A menudo se nos trata como parte del problema y no como parte de la solución.. Una mejor estrategia es tratarnos como socios en la conservación.. Eso comienza con comprender qué nos motiva a medida que cultivamos los alimentos que el mundo necesita..

red coupe during daytimeAquí en uruguay, estamos desarrollando mercados especiales para la compra y venta de créditos de carbono. Importadores automotrices, por ejemplo, puede vender automóviles y camiones con un paquete de créditos de carbono que generan vehículos nuevos “carbono neutral.” En este sistema, el precio de venta de un vehículo asegura el secuestro de carbono en una cantidad igual a lo que el vehículo emitirá en la contaminación ordinaria durante su vida útil.

La mayoría de estos créditos provienen de la producción forestal porque los árboles son muy buenos para eliminar el carbono de la atmósfera.. Los agricultores pueden hacer lo mismo, si en una escala menor. Los cultivos de mi granja eliminan el carbono de la atmósfera todo el tiempo.—y una vez que obtengo una forma simple y precisa de medir su nivel de secuestro de carbono, Puedo empezar a vender créditos de carbono.

Hallazgo formas creativas que los agricultores almacenen carbono en su suelo podría marcar una gran diferencia en la lucha contra el cambio climático.

Sin embargo para mi, La agricultura sin labranza no se trata de recolectar más dinero de una nueva fuente. Usamos este enfoque para la agricultura porque es mejor para nosotros como agricultores.

En la década de 1990, cuando nos dedicamos a la agricultura sin labranza, la erosión del suelo fue un gran problema. Demasiada labranza había destruido muchas tierras fértiles en Uruguay. Si no hubiéramos adoptado este nuevo método, que mantiene el suelo intacto y lo protege con cultivos de cobertura, probablemente hubiéramos perdido nuestro suelo.
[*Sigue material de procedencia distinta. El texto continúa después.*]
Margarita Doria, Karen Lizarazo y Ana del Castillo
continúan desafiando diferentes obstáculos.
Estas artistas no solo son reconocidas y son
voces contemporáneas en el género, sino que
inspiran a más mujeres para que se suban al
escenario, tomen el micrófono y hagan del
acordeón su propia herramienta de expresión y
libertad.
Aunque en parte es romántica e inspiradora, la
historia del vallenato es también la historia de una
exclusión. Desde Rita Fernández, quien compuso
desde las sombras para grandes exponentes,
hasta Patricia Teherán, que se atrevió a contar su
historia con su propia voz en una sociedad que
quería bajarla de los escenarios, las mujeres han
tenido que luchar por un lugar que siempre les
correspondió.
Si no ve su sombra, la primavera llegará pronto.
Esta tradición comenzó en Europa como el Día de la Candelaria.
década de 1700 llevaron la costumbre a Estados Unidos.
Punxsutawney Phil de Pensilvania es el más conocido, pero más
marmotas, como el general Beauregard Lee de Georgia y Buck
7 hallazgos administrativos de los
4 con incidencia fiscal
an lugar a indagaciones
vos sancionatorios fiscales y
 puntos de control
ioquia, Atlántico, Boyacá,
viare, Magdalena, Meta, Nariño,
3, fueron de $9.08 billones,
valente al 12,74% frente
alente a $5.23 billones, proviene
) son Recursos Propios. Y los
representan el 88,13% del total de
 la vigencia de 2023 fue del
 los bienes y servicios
Acabo de sembrar trigo, cebada, canola, y cultivos de avena—y sin labranza cero, no tendríamos la esperanza de cosecharlos más tarde. Estaríamos fuera del negocio.
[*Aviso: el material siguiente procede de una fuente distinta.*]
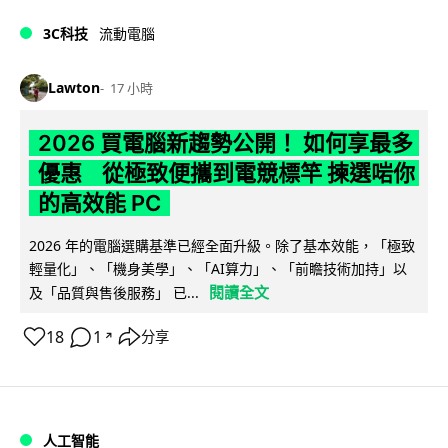
3C科技
流動電腦
Lawton
17 小時
2026 買電腦新趨勢公開！ 如何享最多
優惠 從極致便攜到電競標竿 揀選啱你
的高效能 PC
2026 年的電腦選購基準已經全面升級。除了基本效能，「極致
輕量化」、「機身美學」、「AI算力」、「前瞻技術加持」以
閱讀全文
及「品質與售後服務」 已...
18
1
分享
↗
人工智能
Aprendimos a lo largo de los años que el enfoque de labranza cero no solo mejora nuestra granja, pero también mejora el mundo porque combate el cambio climático nocivo al eliminar el carbono de la atmósfera.

Recuerda tus lecciones sobre fotosíntesis en la escuela.: Las plantas utilizan la energía solar para tomar dióxido de carbono del aire y transformarlo en agua y carbohidratos., creando biomasa que los cultivos utilizan para crecer.

En un sistema de labranza anticuado, los agricultores no hacen tanto de esto. Después de una cosecha, quemarían el rastrojo de la cosecha que queda. Nuestro camino es diferente: Dejamos que el rastrojo se descomponga en materia orgánica y ahora también usamos cultivos de cobertura para aumentar este proceso..

Estamos enriqueciendo el suelo, protegiéndolo de la erosión, y mejorando el clima. Para nosotros y nuestros clientes y el medio ambiente, esto es un ganar-ganar-ganar.

Y los créditos de carbono no tienen nada que ver con eso. No necesitamos la motivación extra. Si lo hiciéramos, perderíamos el punto a lo grande. No conozco a ningún agricultor que diga: “Haré lo que es malo porque nadie me paga por hacer lo correcto.”

Así que estamos listos y dispuestos a ayudar. Somos parte de la solucion. No me opondré a un incentivo adicional que anime a más agricultores en esta dirección—pero cualquiera que crea que necesitamos el incentivo para hacer lo correcto tiene mucho que aprender sobre los agricultores.